Over the last couple of years, various appalling situations at Facebook and Twitter have prompted many people to investigate alternatives and start divesting from these platforms. Despite so much motivating energy and anger, the bursts of new users onto community-run networks like Mastodon and Cohost have never been sustained and are mere tiny blips at the overall scale of the major platforms. Many people migrating—especially those with large audiences—drop off their engagement very quickly when they don’t receive the same level of insta-engagement and UI gratification. Yet an unmistakable trend is that slowly over time, more and more people are sticking around and finding their own place.
Federated social media isn’t perfect, but latent in all the recent growth in community-organised hosting is a prefigurative politics for a new internet culture of human scale social media.
Rather than strive to make alternative social media more like Twitter or Facebook, what if we leaned into the slower pace and less distressing tone, and tried to make it more like the (old school) web? Could we incorporate the growing fediverse with a resurgence of personal publishing, homebrew websites, blogs, journals and the like?
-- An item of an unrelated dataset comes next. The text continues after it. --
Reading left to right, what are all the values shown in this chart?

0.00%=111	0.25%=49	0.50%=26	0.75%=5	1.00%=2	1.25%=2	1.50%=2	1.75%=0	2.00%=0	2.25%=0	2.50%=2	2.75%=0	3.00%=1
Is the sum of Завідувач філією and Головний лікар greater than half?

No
ActivityPub and Webmention are now published as official W3C specifications. The emerging technology and protocol stack runs far deeper than just a bunch of open source project conventions. It’s entirely possible now to have a personal website with comments for friends that are interoperable with the federated networks already out there.
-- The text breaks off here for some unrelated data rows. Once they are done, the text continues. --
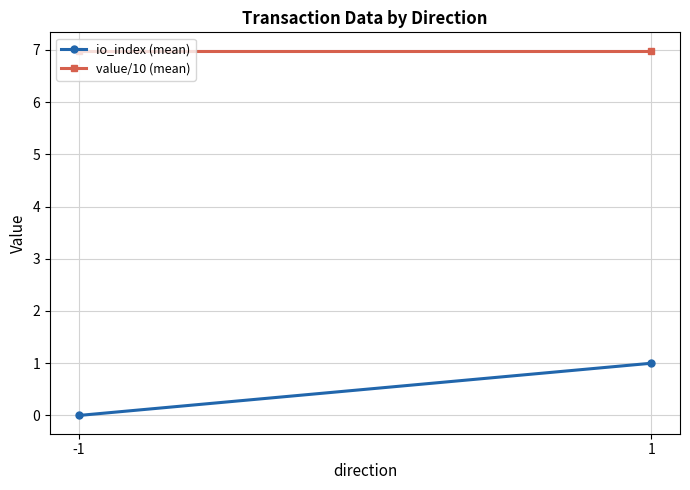

Which category has the highest value in the value/10 (mean) series?

-1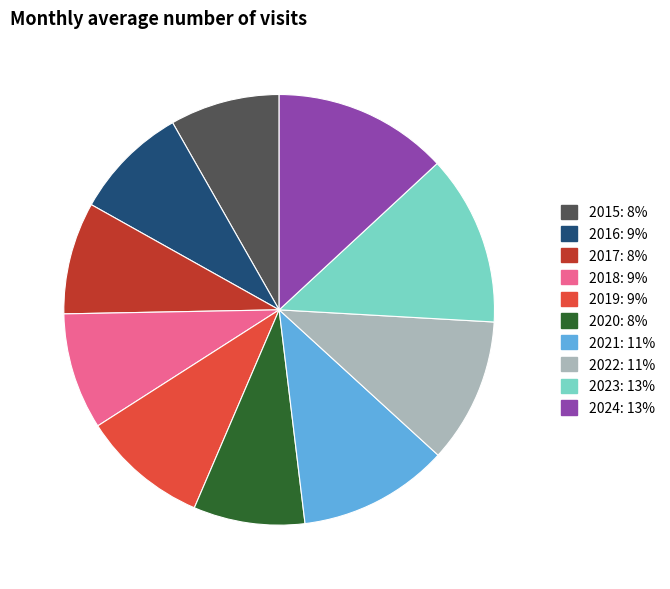

Does 2018 account for over 50% of the chart?

No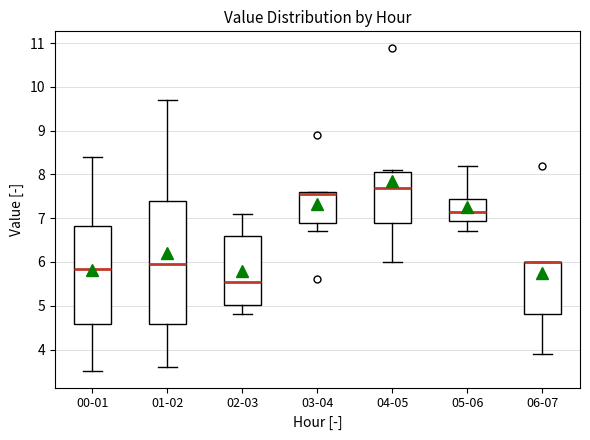

Reading left to right, transcribe this box plot: for each box, give where its median line is, the range the box spans, and where its two whiskers end, as read against the y-axis. The values are not printed on the chart, so give them approximately, as read against the axis.

00-01: median 5.9, box 4.6 to 6.8, whiskers 3.5 to 8.4
01-02: median 6.0, box 4.6 to 7.4, whiskers 3.6 to 9.7
02-03: median 5.6, box 5.0 to 6.6, whiskers 4.8 to 7.1
03-04: median 7.6 (just below the box's upper edge), box 6.9 to 7.6, whiskers 6.7 to 7.6
04-05: median 7.7, box 6.9 to 8.1, whiskers 6.0 to 8.1 (just above the box's upper edge)
05-06: median 7.2, box 6.9 to 7.5, whiskers 6.7 to 8.2
06-07: median 6.0 (drawn on the box's upper edge), box 4.8 to 6.0, whiskers 3.9 to 6.0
The main reason why this hasn’t caught on more seems to be the double-edged sword of network effects/addictive design of the major platforms, and the lack of easy to use on-ramps and accessible hosting for people who aren’t massive nerds about it all. Going where all the people you know are hanging out will always have a pull that far outweighs high-minded values and principles.
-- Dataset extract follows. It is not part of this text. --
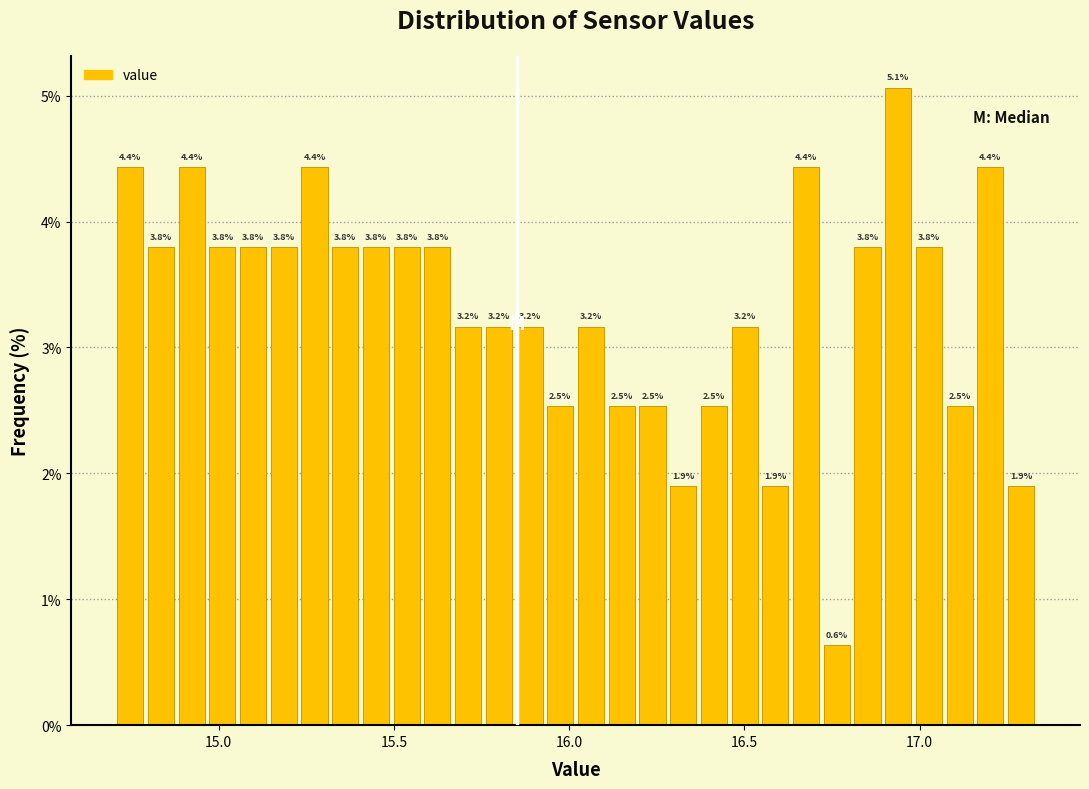

Around what value on the x-axis is the tallest bar? Give the approximate position of its centre, as read against the axis.

16.95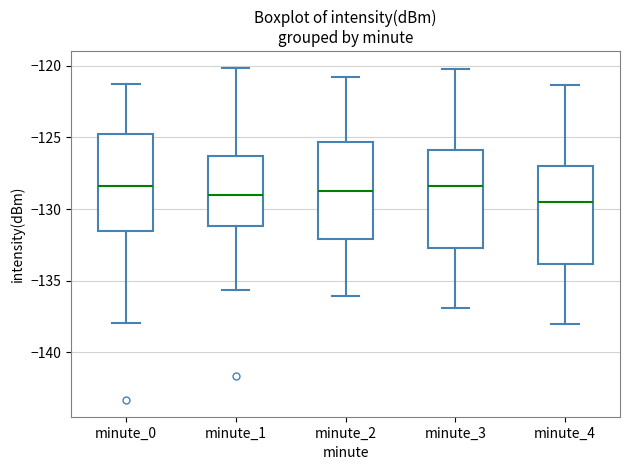

Where does the upper whisker of the box for minute_0 end on the y-axis? The values are not printed on the chart, so give them approximately, as read against the axis.

-121.5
Yet despite this ongoing tension and the impossible odds of gaining massive traction, I am hugely optimistic about the emerging possibilities. A deeper strategic logic here was aptly expressed by Erik Olin Wright who explained it as the typology of eroding capitalism.
Unlike the neoliberal logic where any alternative to the dominant economic system is scorned, shunned and actively repressed—even when this introduces fragility and instability that existentially threatens the future of the system itself—the logic of eroding is to acknowledge that no system is completely sealed, reducible and all-enclosing, and thus to seek out spaces in the margins to build new social realities, pioneering new forms of exchange and value.
One way to challenge capitalism is to build more democratic, egalitarian, participatory economic relations in the spaces and cracks within this complex system wherever possible, and to struggle to expand and defend those spaces.
The general public has no control over the gamification and compulsion loops of the mass algorithmic timeline platforms, but we do have control over ad-free community-centric alternatives that operate at a more human scale. It’s important to emphasise that this is not just a technology and community challenge, but a speculative and imaginative challenge too.
Beyond migrating to new timelines, we need to reconsider the whole idea of the timeline itself, like what author Robin Sloan has been doing with the Spring 83 protocol where form and content are structurally part of the same expression.
Webgardens on Neocities, the Gemini Protocol and the rebirth of webrings similarly hint at the potential for reclaiming the lost space of the www simply by reasserting its basic conventions.
The call to action we need is not necessarily an admonition to delete all our social accounts and move on, but to be mindful, thoughtful and intentional about how and where we post. To actively seek out and support new initiatives and alternative ways of thinking about social media and the web as a whole, rather than just waiting to see what will happen to the status-quo.